Zathura: Merrick Morton
Scott Brown
November 09, 2005 AT 05:00 AM EST

Zathura

type
Movie
Current Status
In Season
mpaa
PG
runtime
113 minutes
Wide Release Date
11/11/05
performer
Tim Robbins, Josh Hutcherson
director
Jon Favreau
distributor
Sony Pictures Entertainment
author
John Camps, Chris Van Allsburg, Eric Fogel, David Koepp
genre
Sci-fi and Fantasy

We gave it an A-

No disrespect to director Jon Favreau, but I hope he’ll make nothing but family films for a while. He’s good at it and we need more of them — more than we need, say, another Elf, which felt like an honest kids’ movie trying to wriggle out of a grown hipster’s tight-fitting irony. Zathura is far more at ease with itself as it hurtles purposefully through the starlit void of encroaching adulthood.

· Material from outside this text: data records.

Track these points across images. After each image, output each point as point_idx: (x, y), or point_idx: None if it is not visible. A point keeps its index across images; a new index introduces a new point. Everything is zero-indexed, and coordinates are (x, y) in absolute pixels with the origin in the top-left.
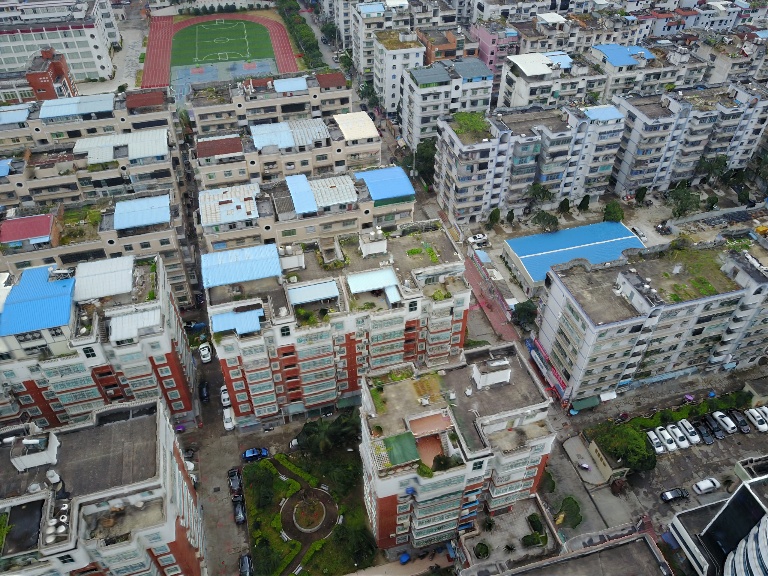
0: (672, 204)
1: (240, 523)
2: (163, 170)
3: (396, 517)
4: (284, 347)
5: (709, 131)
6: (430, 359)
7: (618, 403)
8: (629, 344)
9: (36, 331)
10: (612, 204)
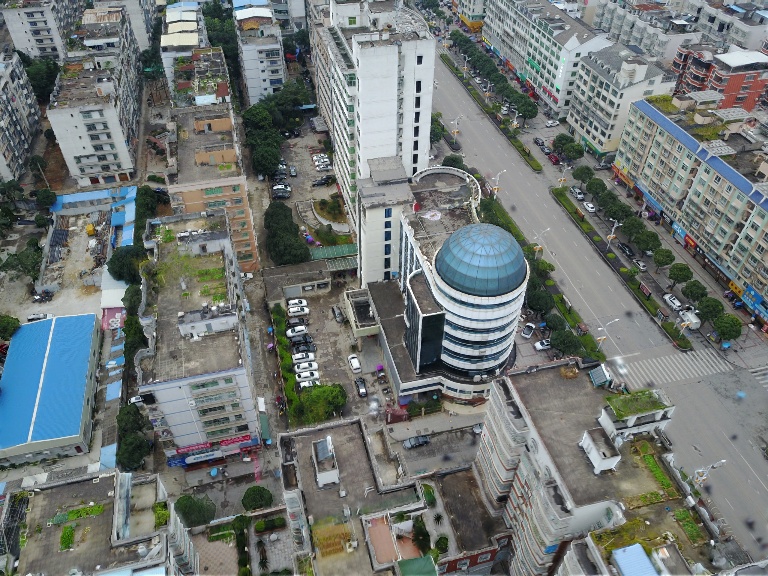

Like its sister picture, 1995’s Jumanji, Zathura is based on a Chris Van Allsburg picture book about two siblings drawn bodily into the perilous world of a vintage board game. Unlike Jumanji (or last year’s The Polar Express, another Van Allsburg adaptation), Zathura isn’t concerned with breaking any new ground in the field of visual effects; it trusts Van Allsburg’s storytelling instead of trying to amp up the whispering vividness of his artistry. The tale is simple enough: Squabbling brothers Danny (Jonah Bobo) and Walter (Josh Hutcherson) must learn teamwork in order to navigate their house back from the far reaches of the galaxy. Favreau manages to elevate this potentially trite setup into Cain and Abel territory without ever overstepping the genre’s bounds or gunning the thrusters into Cartoon Network hyperdrive. From a Hollywood that often settles for less in the family department, Zathura is a rarity: a stellar fantasy that faces down childhood anxieties with feet-on-the-ground maturity.